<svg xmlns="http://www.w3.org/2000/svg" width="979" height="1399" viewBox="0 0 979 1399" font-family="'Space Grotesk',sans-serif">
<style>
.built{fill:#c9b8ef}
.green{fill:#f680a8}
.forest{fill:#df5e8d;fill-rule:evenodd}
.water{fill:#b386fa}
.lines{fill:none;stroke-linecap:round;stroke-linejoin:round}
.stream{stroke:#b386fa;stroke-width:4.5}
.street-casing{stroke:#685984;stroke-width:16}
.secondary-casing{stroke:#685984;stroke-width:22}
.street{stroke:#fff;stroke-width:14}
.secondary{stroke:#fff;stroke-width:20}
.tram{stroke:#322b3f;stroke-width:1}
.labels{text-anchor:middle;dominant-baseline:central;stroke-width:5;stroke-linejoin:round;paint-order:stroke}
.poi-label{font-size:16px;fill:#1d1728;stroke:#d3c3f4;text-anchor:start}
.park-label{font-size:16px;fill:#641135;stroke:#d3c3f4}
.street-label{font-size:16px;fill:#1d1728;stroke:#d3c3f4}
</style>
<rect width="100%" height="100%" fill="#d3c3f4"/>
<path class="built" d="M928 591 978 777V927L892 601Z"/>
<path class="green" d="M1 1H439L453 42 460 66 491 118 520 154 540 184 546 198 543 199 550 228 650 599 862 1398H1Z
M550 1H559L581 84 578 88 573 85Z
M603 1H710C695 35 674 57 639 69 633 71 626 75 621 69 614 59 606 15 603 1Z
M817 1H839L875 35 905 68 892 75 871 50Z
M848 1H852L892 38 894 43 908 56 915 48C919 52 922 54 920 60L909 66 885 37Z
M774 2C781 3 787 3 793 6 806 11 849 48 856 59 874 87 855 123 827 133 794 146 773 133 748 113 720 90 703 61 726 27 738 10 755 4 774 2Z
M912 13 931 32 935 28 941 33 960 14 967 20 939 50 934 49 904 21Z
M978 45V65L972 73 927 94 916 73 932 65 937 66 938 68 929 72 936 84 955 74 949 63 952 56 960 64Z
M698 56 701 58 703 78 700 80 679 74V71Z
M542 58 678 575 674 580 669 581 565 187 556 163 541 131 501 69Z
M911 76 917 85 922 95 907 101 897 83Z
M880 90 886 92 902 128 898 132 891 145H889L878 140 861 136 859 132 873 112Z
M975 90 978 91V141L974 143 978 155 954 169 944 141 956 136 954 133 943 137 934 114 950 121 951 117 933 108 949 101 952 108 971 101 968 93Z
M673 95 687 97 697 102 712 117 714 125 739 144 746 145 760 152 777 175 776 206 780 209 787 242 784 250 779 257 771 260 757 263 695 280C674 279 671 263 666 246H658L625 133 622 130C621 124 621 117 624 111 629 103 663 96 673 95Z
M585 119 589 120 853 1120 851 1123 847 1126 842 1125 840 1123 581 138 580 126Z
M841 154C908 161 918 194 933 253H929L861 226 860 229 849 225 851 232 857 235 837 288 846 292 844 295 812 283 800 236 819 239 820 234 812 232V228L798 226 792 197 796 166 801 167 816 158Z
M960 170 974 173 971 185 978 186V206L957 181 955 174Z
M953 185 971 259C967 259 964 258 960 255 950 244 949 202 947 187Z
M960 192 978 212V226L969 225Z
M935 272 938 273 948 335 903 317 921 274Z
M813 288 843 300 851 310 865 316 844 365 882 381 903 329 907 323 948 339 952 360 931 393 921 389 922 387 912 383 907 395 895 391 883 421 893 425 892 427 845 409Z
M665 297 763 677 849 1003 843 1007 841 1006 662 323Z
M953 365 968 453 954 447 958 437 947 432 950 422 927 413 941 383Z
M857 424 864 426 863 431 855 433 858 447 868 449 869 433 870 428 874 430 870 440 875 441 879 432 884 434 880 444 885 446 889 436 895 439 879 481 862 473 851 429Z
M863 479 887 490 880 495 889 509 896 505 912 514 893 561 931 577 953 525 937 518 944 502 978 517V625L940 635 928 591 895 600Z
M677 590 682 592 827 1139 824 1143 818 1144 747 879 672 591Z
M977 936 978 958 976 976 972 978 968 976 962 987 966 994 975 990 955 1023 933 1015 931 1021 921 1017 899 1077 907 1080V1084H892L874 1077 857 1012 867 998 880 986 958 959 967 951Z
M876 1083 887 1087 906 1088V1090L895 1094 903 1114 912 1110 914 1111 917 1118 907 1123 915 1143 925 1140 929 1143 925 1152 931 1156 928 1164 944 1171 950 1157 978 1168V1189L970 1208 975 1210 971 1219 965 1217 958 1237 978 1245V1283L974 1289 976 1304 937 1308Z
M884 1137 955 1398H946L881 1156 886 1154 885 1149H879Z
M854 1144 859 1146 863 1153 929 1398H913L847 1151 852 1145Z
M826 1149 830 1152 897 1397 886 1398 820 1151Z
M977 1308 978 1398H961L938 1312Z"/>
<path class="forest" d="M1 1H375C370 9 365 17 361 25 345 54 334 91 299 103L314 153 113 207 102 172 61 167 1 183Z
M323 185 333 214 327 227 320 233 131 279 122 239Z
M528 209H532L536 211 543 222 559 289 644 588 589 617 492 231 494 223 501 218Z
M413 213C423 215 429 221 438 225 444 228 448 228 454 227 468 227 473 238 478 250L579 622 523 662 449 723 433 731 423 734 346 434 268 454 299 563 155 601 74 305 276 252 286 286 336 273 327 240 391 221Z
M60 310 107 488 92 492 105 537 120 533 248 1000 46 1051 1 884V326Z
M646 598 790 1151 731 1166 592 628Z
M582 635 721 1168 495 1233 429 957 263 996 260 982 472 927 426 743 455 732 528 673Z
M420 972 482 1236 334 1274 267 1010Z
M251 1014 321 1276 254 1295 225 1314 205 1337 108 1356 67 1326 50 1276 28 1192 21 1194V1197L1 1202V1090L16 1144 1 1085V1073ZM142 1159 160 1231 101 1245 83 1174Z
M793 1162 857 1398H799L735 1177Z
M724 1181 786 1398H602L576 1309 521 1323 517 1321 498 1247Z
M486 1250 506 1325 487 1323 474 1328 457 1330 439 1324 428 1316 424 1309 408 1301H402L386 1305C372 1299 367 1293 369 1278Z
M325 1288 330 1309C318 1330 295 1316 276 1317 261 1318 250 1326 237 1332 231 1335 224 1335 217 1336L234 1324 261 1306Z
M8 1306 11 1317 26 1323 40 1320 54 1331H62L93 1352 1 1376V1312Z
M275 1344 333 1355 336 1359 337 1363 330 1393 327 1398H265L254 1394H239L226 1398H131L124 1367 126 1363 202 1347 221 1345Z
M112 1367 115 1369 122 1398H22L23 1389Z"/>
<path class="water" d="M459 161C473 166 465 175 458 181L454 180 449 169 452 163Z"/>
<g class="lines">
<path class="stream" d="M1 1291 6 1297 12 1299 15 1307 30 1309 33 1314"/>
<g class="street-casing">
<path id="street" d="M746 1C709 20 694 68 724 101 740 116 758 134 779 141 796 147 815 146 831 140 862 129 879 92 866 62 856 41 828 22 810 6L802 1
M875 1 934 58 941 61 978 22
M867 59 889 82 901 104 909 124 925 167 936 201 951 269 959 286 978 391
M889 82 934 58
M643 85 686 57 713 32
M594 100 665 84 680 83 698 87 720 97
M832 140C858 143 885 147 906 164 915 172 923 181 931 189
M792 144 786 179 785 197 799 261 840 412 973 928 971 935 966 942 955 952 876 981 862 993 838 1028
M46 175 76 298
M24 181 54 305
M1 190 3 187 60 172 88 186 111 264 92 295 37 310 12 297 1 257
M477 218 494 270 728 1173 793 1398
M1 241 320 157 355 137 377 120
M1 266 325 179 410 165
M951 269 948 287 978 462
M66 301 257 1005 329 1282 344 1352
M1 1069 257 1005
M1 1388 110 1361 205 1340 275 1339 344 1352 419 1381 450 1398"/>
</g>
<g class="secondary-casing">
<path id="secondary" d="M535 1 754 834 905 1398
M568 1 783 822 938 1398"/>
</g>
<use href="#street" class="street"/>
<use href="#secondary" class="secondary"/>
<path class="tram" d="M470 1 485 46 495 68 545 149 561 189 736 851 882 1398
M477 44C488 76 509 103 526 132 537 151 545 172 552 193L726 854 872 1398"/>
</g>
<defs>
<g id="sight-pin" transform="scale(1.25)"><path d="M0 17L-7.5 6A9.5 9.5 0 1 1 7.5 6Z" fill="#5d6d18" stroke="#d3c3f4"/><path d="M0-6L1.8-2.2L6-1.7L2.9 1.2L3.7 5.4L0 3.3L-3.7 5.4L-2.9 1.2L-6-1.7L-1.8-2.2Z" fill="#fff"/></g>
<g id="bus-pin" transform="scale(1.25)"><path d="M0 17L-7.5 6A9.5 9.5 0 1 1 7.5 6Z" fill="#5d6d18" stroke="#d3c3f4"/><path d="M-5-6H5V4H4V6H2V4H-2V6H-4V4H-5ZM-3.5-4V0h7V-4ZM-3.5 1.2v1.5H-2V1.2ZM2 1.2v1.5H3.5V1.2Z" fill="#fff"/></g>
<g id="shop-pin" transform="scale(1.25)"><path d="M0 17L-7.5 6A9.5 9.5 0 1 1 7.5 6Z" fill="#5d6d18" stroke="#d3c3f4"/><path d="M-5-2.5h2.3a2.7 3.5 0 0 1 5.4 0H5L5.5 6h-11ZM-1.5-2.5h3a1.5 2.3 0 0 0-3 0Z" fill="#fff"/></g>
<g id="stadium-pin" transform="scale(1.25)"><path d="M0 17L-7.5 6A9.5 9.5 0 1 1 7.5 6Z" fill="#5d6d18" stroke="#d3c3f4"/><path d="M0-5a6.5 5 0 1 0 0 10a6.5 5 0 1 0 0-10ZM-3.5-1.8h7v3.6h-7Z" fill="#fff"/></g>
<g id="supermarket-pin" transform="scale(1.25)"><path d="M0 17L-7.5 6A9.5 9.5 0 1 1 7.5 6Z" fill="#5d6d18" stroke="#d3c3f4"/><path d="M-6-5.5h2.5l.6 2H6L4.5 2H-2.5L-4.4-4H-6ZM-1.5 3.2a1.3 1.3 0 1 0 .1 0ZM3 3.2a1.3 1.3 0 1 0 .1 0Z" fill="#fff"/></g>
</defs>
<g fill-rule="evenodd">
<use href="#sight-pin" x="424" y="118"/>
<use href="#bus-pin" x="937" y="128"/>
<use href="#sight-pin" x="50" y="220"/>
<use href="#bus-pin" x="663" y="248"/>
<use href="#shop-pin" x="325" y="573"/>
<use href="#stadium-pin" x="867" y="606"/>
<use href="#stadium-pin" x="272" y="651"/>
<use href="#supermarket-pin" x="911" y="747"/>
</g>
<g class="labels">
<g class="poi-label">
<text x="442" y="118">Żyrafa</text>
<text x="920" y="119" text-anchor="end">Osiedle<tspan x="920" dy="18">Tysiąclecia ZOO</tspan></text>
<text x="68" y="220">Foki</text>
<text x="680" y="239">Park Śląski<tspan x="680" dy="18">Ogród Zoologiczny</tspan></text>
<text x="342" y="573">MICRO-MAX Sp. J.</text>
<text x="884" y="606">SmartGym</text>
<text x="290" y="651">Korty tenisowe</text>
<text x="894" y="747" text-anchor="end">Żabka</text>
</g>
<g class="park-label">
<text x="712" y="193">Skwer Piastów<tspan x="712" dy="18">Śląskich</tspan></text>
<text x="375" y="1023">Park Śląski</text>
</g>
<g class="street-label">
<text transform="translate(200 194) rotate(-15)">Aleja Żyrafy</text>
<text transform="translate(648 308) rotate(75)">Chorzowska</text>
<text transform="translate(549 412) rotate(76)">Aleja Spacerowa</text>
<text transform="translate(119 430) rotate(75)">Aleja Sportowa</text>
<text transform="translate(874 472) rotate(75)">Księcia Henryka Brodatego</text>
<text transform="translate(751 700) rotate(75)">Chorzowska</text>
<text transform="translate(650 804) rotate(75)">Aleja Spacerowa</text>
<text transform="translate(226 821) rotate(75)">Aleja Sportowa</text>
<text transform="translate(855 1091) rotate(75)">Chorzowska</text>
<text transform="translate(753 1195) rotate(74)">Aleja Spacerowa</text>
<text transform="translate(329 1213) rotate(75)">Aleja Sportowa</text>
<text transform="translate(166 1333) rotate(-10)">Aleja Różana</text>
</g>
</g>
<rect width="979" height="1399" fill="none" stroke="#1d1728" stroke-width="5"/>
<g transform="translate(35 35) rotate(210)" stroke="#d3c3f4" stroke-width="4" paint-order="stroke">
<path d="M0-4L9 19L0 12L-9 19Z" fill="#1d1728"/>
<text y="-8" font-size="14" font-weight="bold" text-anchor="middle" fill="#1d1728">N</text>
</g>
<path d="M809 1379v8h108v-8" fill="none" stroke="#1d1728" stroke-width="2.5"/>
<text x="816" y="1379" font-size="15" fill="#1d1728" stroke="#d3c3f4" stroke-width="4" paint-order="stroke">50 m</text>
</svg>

★ ★ ★

### EXERCISE INSTRUCTIONS
Please show the lines of the material that contain the string "labels".

### SOLUTION TO THE EXERCISE
.labels{text-anchor:middle;dominant-baseline:central;stroke-width:5;stroke-linejoin:round;paint-order:stroke}
<g class="labels">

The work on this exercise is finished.